The ancient Hierà (holy), once home to the God of wind Eolo, is the most southern of the Aeolian archipelago’s islands,and is the closest to Sicily (12 miles from Cape Milazzo). It is separated from Lipari by a channel approximately 1.6 km wide. Its surface is 21 km square. From a geological point of view, the island is composed of 4 volcanoes: Lentia, Vulcano Piano, Fossa di Vulcano, and Vulcanello. The only one still to be considered active is the Vulcano della Fossa, which has remained at the fumarole stage.
The island’s volcanic activity was already known in ancient times by the Greeks and Romans who were very impressed by it. Vulcano’s eruptions were characterised by pyroclastic materials. The eruptions were interrupted by inactive periods,during which a fairly consistent period of fumarole activity continued.

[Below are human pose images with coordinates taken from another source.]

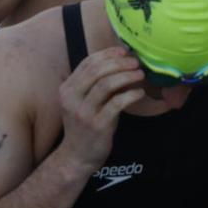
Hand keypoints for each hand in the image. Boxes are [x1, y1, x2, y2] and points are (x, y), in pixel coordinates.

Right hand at [58, 47, 145, 171]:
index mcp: (67, 89)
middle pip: (97, 71)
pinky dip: (131, 95)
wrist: (77, 156)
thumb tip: (120, 62)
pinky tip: (140, 93)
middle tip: (135, 62)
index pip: (88, 63)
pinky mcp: (97, 125)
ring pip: (106, 84)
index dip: (107, 54)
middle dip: (119, 63)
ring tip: (140, 75)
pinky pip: (116, 103)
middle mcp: (72, 98)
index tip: (123, 51)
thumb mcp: (83, 102)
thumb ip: (95, 84)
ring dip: (126, 76)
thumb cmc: (85, 126)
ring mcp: (84, 112)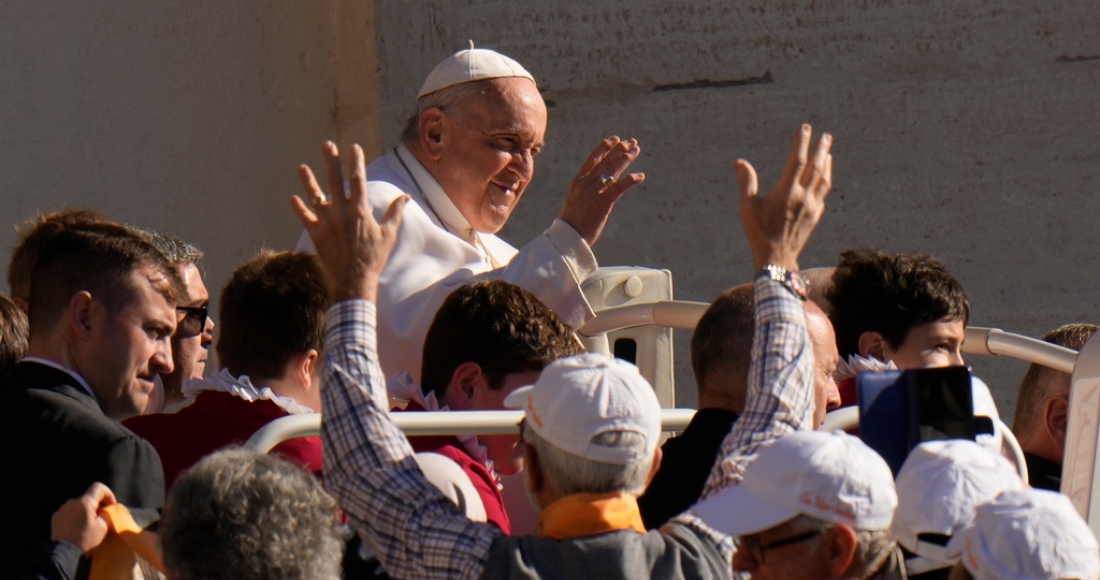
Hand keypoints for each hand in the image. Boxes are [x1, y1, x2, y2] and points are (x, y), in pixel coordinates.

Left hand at [50, 482, 115, 554]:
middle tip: (101, 519)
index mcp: (85, 502)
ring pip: (78, 505)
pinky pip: (69, 512)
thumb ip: (106, 514)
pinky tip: (77, 529)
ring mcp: (62, 510)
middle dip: (97, 506)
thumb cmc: (85, 540)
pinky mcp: (55, 518)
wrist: (62, 554)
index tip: (111, 506)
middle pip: (88, 498)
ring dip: (85, 512)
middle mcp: (72, 502)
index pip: (98, 487)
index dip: (108, 494)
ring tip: (87, 526)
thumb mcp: (103, 528)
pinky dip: (75, 517)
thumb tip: (105, 511)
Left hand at [291, 142, 406, 302]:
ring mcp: (326, 222)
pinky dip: (298, 208)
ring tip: (301, 167)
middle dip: (331, 161)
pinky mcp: (316, 234)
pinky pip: (305, 218)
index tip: (353, 147)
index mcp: (360, 210)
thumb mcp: (388, 235)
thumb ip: (395, 213)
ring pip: (315, 197)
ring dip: (308, 181)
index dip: (356, 162)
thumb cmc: (374, 258)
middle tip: (326, 145)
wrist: (354, 280)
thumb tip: (405, 197)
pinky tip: (292, 198)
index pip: (358, 179)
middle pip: (334, 180)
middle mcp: (341, 212)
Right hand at [558, 136, 644, 245]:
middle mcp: (585, 183)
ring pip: (612, 170)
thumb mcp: (577, 200)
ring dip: (626, 159)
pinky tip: (640, 176)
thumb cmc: (573, 222)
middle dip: (619, 150)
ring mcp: (594, 192)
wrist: (568, 237)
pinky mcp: (603, 202)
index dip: (605, 147)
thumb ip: (587, 189)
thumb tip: (600, 183)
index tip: (615, 139)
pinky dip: (630, 180)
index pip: (592, 158)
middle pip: (605, 161)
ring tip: (636, 151)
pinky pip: (619, 187)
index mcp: (577, 181)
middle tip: (632, 142)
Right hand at [737, 125, 832, 270]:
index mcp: (786, 192)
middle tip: (825, 136)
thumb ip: (747, 182)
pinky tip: (824, 178)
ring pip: (823, 180)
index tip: (804, 128)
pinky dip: (825, 181)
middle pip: (816, 167)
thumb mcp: (748, 207)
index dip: (801, 143)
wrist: (777, 259)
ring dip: (827, 164)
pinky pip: (823, 194)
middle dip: (821, 149)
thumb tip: (739, 162)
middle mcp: (803, 197)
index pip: (797, 161)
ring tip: (828, 153)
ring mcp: (812, 207)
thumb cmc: (759, 232)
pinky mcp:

During the 1739 eruption there was an emission of obsidianic fall called “pietre cotte”, that can be observed on the north western side of the Fossa. The last violent eruption of the last century lasted from August 1888 to March 1890, giving name to the activity defined volcanic, characterised by the explosion of the layer obstructing the duct and by the shower of “bread crust” bombs. Since then, Vulcano has remained in the fumarole stage only in the Fossa cone and its crater. Volcanologists and geologists still consider Vulcano an excellent laboratory for their research. Other volcanic activities are in the Porto Levante area: these are hot muds and underwater fumaroles used to cure rheumatic ailments. Vulcano has 470 inhabitants, named Vulcanari.